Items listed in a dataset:
···
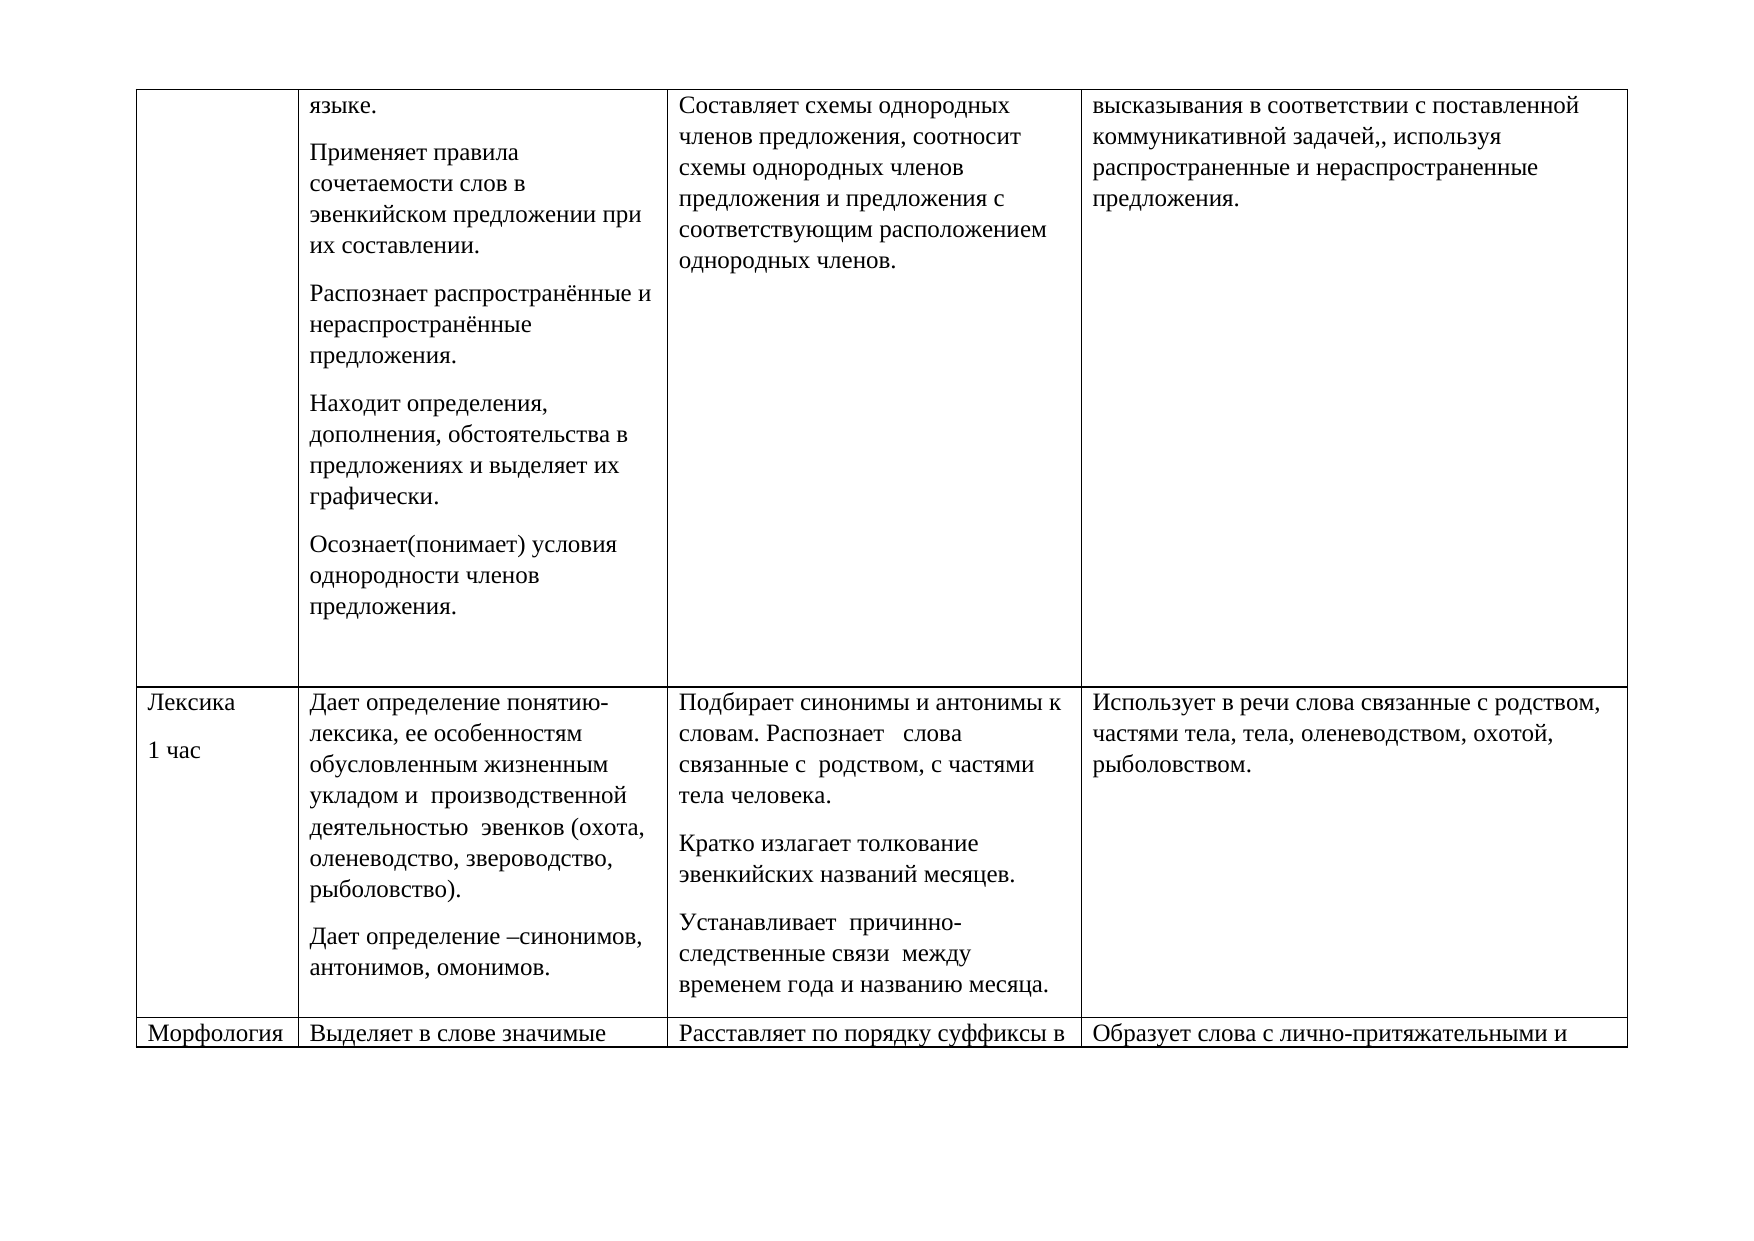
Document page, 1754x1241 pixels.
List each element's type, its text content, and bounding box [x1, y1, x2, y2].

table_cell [299, 90, 667, 686]
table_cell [1082, 1018, 1627, 1046]
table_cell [299, 1018, 667, 1046]
table_cell Подбирает синонимы и антонимы к словам. Распознает слова связанные с родством, с частями тела человека. Кратко излагает толкование эвенкийских названий месяцев. Устанавливает причинно-следственные связи между временем года и названию месяца. [668, 688, 1081, 1017]
table_cell Использует в речи слова связанные с родством, частями тела, тела, оленеводством, охотой, рыболовством. [1082, 688, 1627, 1017]
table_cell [137, 1018, 298, 1046]
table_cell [1082, 90, 1627, 686]
table_cell Дает определение понятию- лексика, ее особенностям обусловленным жизненным укладом и производственной деятельностью эвенков (охота, оленеводство, звероводство, рыболовство). Дает определение –синонимов, антонимов, омонимов. [299, 688, 667, 1017]
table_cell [137, 90, 298, 686]
table_cell Лексика 1 час [137, 688, 298, 1017]
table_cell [668, 90, 1081, 686]
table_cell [668, 1018, 1081, 1046]
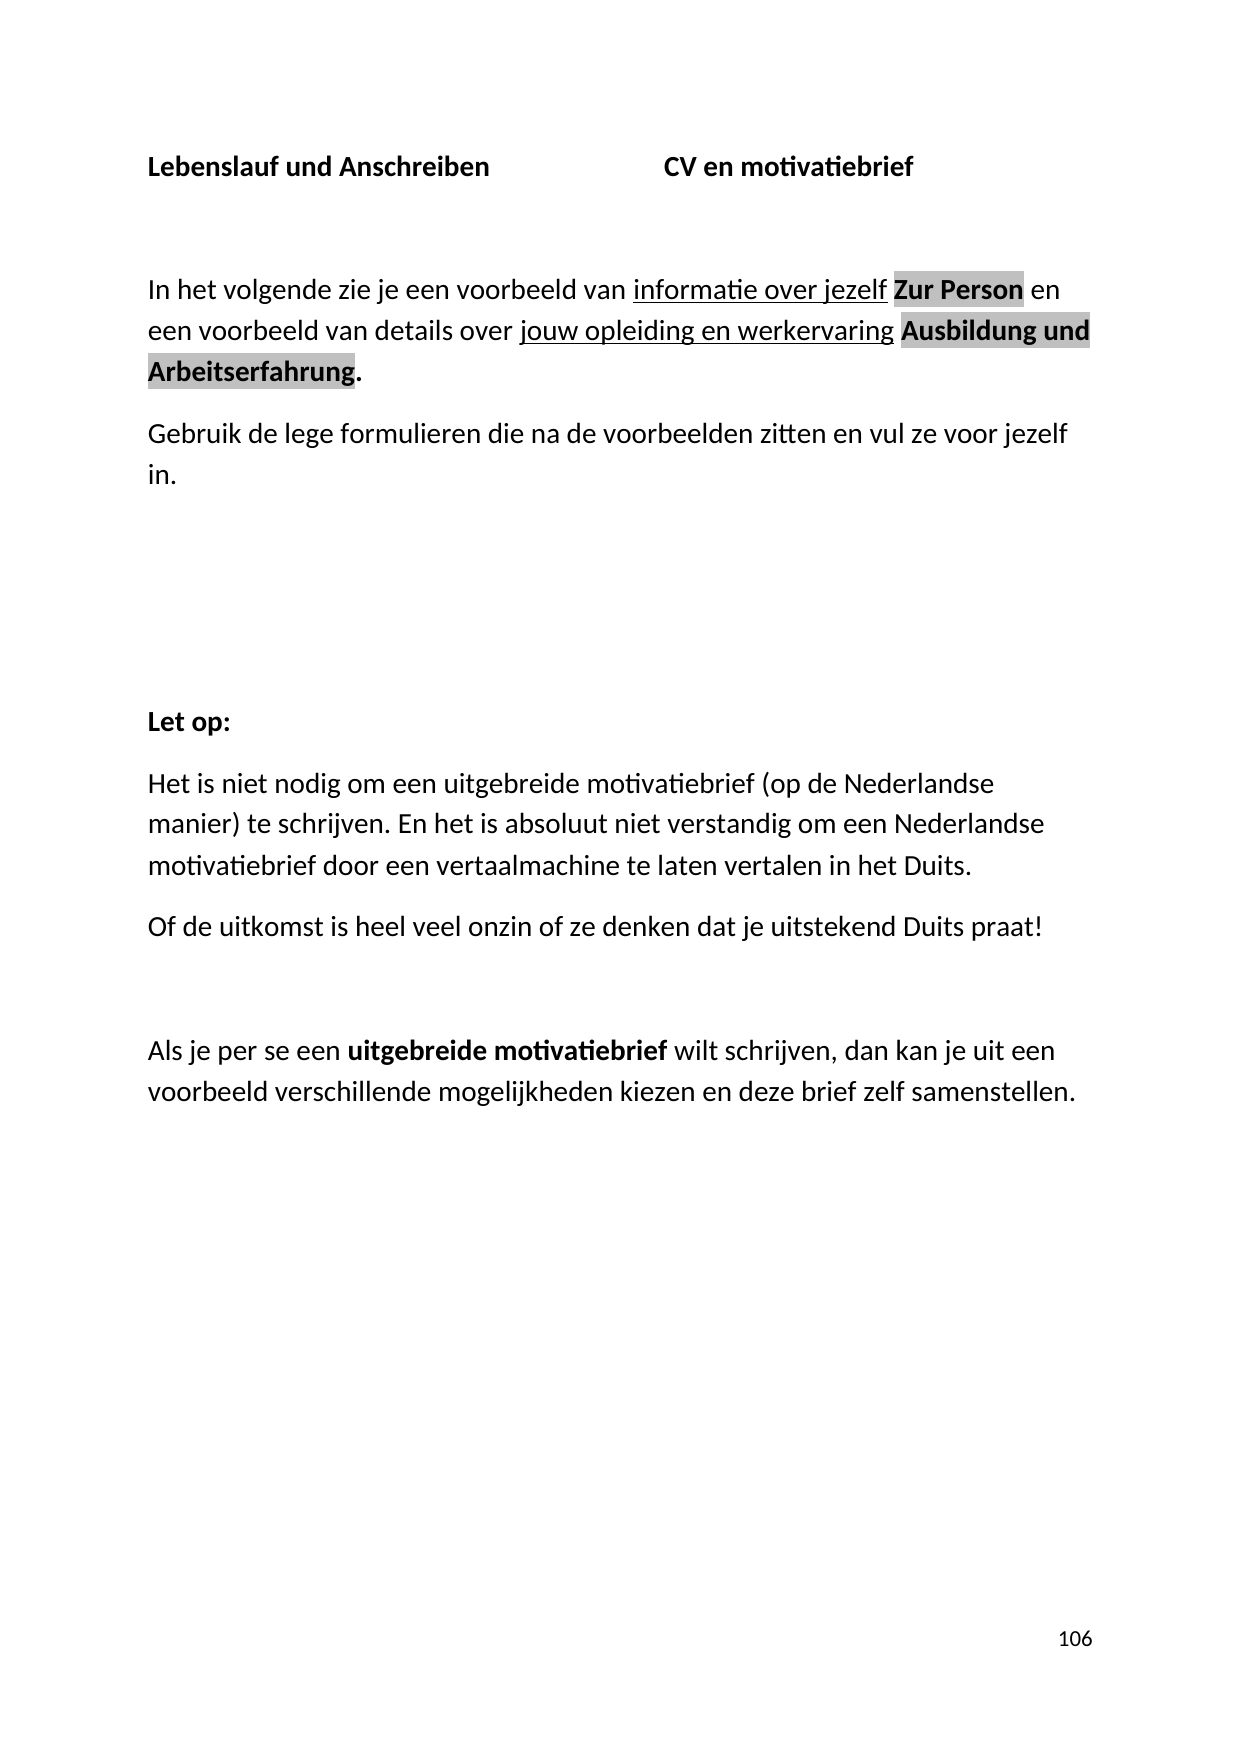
···
Exercise aim:
Leaving the pictures aside, repeat the data above exactly.

Output below:
Document page, 1754x1241 pixels.
List each element's type, its text content, and bounding box [x1, y1, x2, y2].

table_cell [299, 90, 667, 686]
table_cell [1082, 1018, 1627, 1046]
table_cell [299, 1018, 667, 1046]
table_cell Подбирает синонимы и антонимы к словам. Распознает слова связанные с родством, с частями тела человека. Кратко излагает толкование эвенкийских названий месяцев. Устанавливает причинно-следственные связи между временем года и названию месяца. [668, 688, 1081, 1017]
table_cell Использует в речи слова связанные с родством, частями тела, тела, оленеводством, охотой, рыболовством. [1082, 688, 1627, 1017]
table_cell [137, 1018, 298, 1046]
table_cell [1082, 90, 1627, 686]
table_cell Дает определение понятию- лексика, ее особенностям обусловленным жизненным укладом и производственной деятельностью эвенков (охота, оленеводство, звероводство, рыболовство). Дает определение –синонимов, антонимов, омонимов. [299, 688, 667, 1017]
table_cell [137, 90, 298, 686]
table_cell Лексика 1 час [137, 688, 298, 1017]
table_cell [668, 90, 1081, 686]
table_cell [668, 1018, 1081, 1046]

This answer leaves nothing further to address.